§ TAREFA PROPOSTA 1:
Mostre todas as linhas das entradas que contêm a palavra "kern", tendo em conta a distinção entre maiúsculas e minúsculas.
-----
A terra do Pai Natal foi a escolhida para o primeiro teste do Taycan 4S, a versão mais acessível. Por entre neve e gelo, o desafio era descobrir se a Porsche conseguiu bater a Tesla.

 

Os números não dizem tudo, nunca dizem. Podemos ficar um dia a olhar para as fichas técnicas de um Taycan e de um Model S e decidir qual o mais rápido, o mais económico, o mais caro, o que tem mais equipamento, mais opcionais ou maior autonomia.

Mas no final desse dia, continuamos a saber quase nada de ambos os carros, se não os guiarmos. Para quem acredita que conduzir não é só levar um automóvel do ponto A para o ponto B, o mais importante é sempre o caminho, não é o destino.

Armado desta convicção, que sempre foi a minha, embarquei para a terra do Pai Natal, a distante Lapónia, no Norte da Finlândia, para o meu primeiro contacto dinâmico com o Porsche Taycan, na versão, para já mais barata, o 4S.

Finalmente ao volante

Assisti ao vivo à estreia do “concept-car” Mission-E, no Salão de Frankfurt de 2015. Depois à estreia da versão final, no salão de Frankfurt deste ano e, pelo meio ainda fui à nova fábrica em Zuffenhausen, testemunhar o início da produção. Só me faltava mesmo guiar o Taycan.

Dizer que a espetativa era muita, é um eufemismo. Mas o programa incluía apenas a condução em pisos nevados ou gelados no Norte da Finlândia, o que poderia dificultar a minha missão: descobrir se o Taycan é melhor que o Tesla Model S.
-----
§ TAREFA PROPOSTA 2:
De acordo com o excerto sobre o Porsche Taycan, em que salão e em que ano se estreou o concept-car Mission-E?
-----
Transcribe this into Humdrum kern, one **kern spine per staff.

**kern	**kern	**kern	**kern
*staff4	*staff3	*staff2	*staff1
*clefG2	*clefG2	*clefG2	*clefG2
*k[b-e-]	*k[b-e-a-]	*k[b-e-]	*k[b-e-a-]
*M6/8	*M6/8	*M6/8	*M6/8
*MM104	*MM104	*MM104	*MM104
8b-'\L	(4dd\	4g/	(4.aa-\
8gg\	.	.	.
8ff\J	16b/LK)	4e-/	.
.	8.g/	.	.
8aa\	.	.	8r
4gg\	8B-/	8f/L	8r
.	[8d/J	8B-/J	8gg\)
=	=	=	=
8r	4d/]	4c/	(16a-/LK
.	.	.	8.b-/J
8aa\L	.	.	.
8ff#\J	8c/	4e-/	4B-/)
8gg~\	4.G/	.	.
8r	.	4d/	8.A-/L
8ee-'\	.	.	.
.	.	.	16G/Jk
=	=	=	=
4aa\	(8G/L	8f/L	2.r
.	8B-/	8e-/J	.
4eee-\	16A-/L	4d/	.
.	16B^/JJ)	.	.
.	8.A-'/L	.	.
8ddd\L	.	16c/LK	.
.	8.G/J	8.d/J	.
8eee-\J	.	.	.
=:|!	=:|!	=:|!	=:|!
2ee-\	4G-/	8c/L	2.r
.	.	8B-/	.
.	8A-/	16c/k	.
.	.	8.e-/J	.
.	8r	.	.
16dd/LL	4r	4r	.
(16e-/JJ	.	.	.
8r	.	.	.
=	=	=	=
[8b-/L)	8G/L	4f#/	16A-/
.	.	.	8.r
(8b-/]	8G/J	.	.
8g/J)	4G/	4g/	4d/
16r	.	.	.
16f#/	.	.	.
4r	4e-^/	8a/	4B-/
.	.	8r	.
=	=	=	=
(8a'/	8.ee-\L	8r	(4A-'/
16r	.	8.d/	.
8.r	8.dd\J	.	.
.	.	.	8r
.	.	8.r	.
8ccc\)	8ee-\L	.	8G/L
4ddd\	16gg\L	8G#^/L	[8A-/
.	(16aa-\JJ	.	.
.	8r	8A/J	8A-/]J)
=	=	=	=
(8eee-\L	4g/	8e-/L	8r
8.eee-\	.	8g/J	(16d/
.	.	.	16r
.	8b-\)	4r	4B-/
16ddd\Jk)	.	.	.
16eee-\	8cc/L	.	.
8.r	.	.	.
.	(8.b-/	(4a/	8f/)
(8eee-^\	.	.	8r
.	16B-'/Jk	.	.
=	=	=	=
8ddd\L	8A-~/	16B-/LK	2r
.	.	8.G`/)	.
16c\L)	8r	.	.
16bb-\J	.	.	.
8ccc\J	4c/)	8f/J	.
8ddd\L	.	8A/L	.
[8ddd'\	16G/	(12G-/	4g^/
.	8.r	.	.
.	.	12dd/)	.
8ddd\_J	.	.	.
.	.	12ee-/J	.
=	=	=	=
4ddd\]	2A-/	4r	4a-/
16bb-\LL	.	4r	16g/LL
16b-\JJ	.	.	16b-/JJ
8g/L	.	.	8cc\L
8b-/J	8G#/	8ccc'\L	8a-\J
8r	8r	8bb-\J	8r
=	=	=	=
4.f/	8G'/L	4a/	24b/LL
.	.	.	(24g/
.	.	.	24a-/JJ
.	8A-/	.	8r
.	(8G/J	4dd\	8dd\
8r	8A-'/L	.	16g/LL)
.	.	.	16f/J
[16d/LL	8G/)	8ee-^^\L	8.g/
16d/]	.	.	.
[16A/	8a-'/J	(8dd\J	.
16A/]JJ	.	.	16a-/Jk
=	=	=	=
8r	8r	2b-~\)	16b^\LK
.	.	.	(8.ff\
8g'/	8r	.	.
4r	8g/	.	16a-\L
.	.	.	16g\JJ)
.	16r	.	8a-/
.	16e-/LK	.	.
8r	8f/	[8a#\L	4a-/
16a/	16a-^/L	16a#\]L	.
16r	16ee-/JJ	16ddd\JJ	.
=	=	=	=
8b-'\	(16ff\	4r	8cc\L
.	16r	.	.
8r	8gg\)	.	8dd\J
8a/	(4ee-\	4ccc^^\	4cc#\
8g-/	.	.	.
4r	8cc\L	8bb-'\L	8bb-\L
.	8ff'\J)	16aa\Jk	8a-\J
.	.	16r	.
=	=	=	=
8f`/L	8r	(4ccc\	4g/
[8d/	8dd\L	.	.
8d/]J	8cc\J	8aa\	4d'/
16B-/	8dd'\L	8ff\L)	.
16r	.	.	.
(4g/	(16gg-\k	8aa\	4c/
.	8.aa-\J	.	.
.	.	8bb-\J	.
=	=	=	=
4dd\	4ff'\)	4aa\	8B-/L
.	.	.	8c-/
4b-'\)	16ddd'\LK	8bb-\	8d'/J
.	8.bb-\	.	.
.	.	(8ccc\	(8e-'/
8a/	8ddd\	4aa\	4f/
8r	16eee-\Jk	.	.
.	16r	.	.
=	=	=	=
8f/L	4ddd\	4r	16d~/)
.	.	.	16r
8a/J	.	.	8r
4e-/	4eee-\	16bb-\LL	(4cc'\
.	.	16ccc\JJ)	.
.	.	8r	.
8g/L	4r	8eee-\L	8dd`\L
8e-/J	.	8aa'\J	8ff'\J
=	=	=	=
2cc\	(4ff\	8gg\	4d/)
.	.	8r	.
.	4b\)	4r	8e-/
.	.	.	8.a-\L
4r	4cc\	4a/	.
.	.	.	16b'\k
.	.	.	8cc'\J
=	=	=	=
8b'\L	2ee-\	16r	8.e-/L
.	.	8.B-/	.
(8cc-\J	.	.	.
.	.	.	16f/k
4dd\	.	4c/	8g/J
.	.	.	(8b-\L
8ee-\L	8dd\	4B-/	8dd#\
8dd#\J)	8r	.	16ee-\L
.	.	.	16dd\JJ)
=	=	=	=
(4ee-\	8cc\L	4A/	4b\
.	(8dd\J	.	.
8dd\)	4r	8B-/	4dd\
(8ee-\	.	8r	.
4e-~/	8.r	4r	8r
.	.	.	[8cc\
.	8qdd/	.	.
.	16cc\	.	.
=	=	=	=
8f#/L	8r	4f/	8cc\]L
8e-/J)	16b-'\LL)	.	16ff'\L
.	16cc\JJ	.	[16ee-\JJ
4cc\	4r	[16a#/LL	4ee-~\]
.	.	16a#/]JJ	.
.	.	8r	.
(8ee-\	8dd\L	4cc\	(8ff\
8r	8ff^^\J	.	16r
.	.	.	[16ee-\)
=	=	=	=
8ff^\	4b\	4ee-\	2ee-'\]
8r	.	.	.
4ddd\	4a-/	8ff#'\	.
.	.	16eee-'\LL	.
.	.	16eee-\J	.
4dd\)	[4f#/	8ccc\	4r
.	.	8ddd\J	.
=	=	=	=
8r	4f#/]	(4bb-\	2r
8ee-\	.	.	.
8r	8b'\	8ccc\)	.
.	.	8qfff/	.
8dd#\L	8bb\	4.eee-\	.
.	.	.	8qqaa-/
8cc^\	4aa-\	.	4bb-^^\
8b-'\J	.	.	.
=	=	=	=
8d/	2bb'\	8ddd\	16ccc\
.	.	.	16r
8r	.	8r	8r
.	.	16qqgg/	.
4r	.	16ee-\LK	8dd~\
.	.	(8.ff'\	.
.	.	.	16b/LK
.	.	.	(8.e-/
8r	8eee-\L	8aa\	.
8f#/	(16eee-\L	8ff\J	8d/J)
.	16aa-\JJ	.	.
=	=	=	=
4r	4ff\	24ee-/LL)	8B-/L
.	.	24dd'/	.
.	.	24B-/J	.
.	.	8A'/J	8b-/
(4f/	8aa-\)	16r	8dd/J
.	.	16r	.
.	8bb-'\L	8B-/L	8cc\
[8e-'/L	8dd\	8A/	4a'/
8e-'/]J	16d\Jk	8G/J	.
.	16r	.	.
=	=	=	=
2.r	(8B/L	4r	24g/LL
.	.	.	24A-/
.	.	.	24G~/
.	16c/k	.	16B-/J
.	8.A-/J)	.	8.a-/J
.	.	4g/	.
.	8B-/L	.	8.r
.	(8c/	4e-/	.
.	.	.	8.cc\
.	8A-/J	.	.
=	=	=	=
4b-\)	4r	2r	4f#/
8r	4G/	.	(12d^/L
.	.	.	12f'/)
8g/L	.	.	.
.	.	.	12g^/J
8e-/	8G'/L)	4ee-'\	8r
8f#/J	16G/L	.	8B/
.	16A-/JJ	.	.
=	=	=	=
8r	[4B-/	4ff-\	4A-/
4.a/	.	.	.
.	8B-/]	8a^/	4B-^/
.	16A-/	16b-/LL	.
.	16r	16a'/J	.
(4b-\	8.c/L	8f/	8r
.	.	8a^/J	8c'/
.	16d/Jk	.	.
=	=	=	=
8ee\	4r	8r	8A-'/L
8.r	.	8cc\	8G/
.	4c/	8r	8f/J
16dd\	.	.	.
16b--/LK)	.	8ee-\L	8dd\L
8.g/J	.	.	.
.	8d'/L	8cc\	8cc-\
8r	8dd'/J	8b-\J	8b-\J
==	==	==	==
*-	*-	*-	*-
-----
§ SOLUÇÃO DO EXERCÍCIO 1:
Transcribe this into Humdrum kern, one **kern spine per staff.
**kern	**kern	**kern	**kern

§ SOLUÇÃO DO EXERCÍCIO 2:
No Salão de Frankfurt de 2015.